With serial killers all the rage (in both fiction and reality), there's always room for one more mad slasher. And the peerless Johnny Depp, sounding like Capt. Jack Sparrow gone off his meds, turns in another masterful performance here as the razor-wielding Sweeney Todd. But this is a Tim Burton film, which means there's the nagging sense throughout that everything there is to see is right on the surface. The result is a gaping hole at the movie's heart that even Depp can't fill, despite an able assist from Sacha Baron Cohen as the preening rival barber Pirelli. Todd is worth a look, but more as a curiosity than anything else - like peering in at a sideshow pinhead.

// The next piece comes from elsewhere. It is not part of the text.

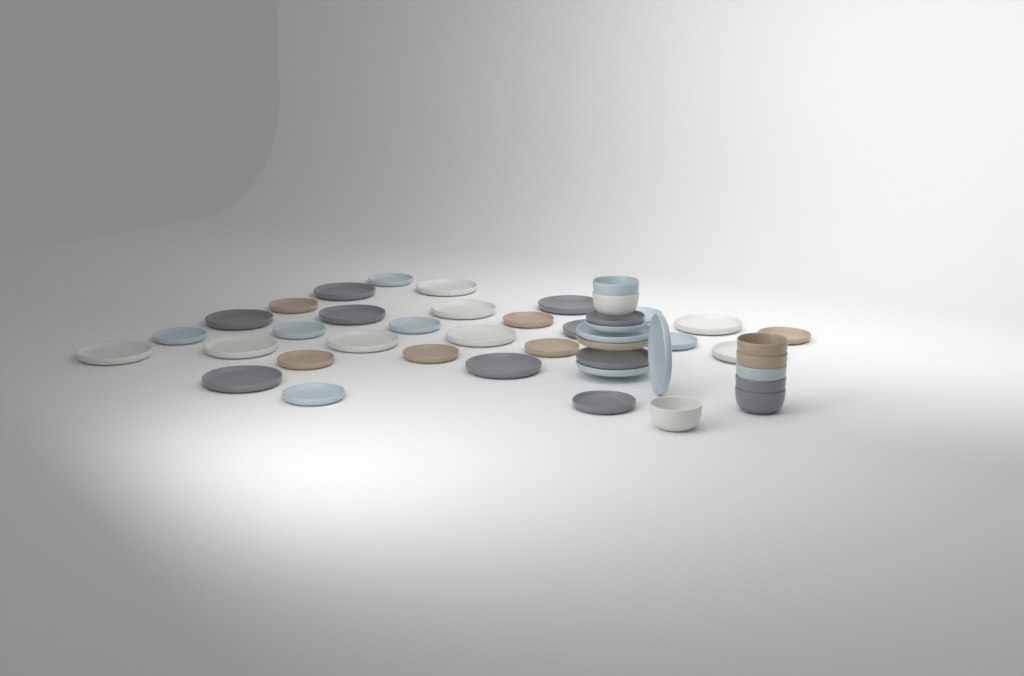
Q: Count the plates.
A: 36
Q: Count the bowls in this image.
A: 8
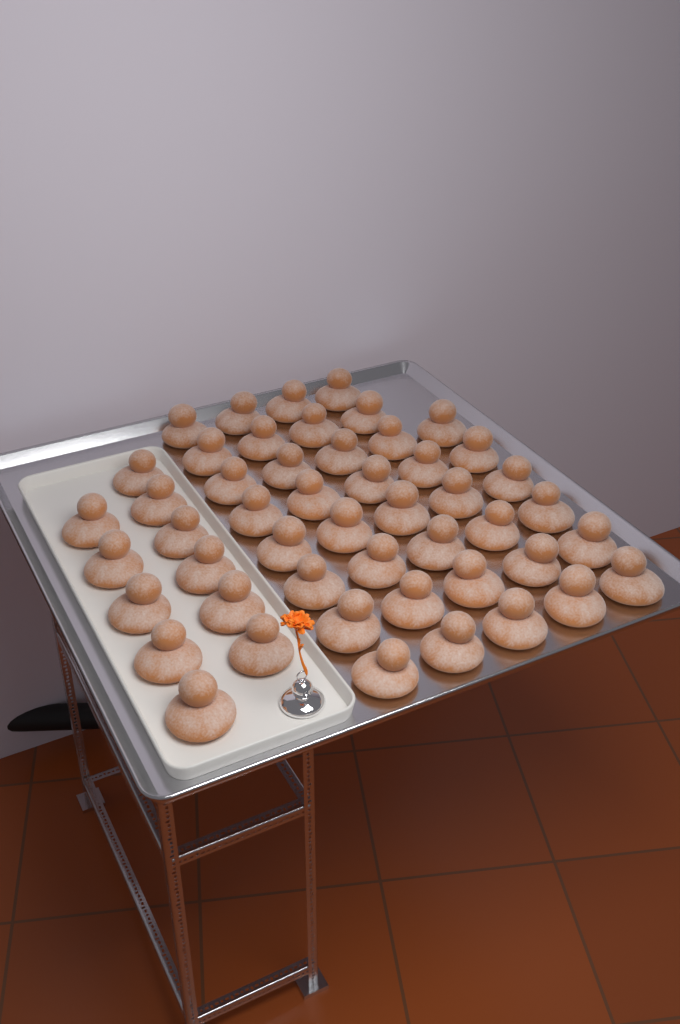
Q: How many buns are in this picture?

A terrific transfer is true to the film's slick moodiness - maybe too true, revealing more of the pervasive CGI work's artifice than the makers intended. The crisp, clean soundtrack is similarly double-edged, showing off the legendary Stephen Sondheim score to great effect but also rendering the flaws in some of the singers' performances about as painful as a session under Sweeney's knife.

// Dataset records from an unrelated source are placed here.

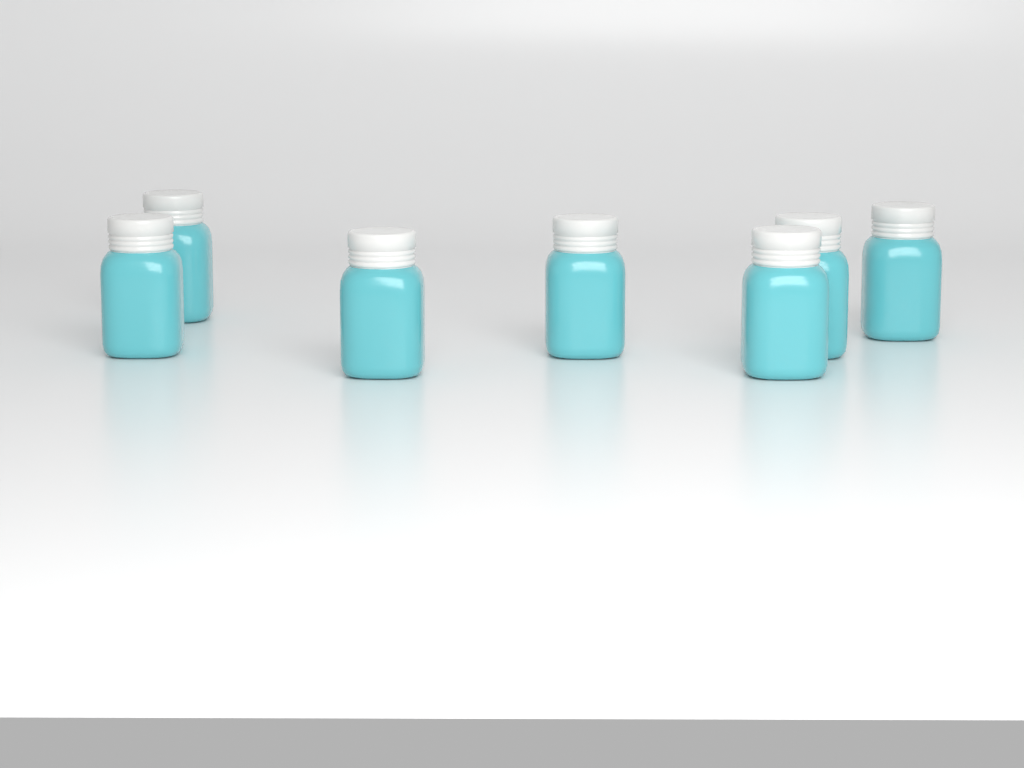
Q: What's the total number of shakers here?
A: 7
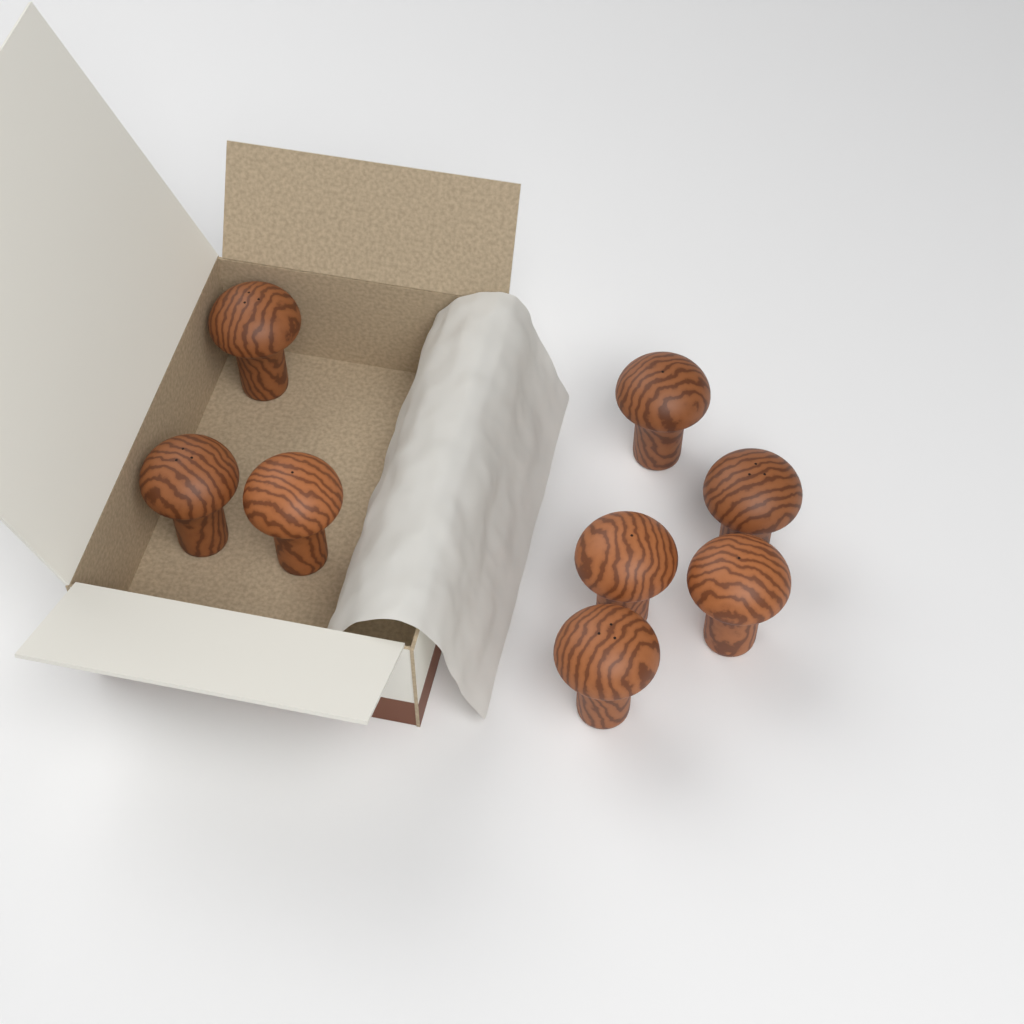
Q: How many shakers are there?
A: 8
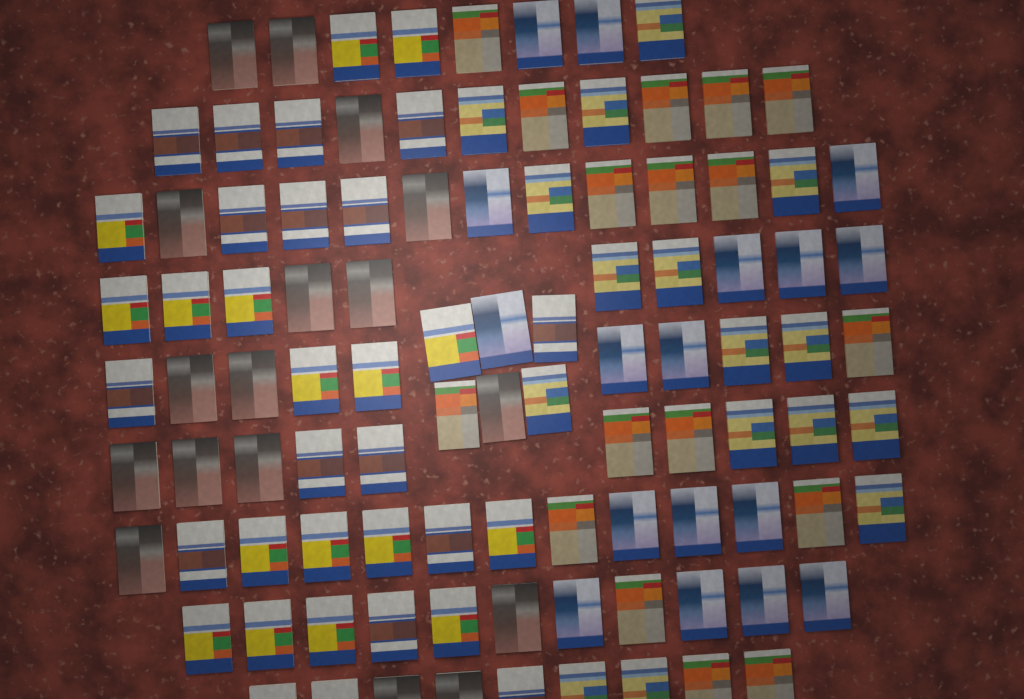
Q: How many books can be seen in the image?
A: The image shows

In this Special Edition, there's no commentary track, but given the redundant (and often giggly) remarks in the disc-and-a-half worth of documentary extras, that's a blessing. Things start to get interesting, though, when the discussion turns to the working-class origins of the Sweeney Todd legend and of Grand Guignol - fertile territory that Burton, sadly, leaves unexplored.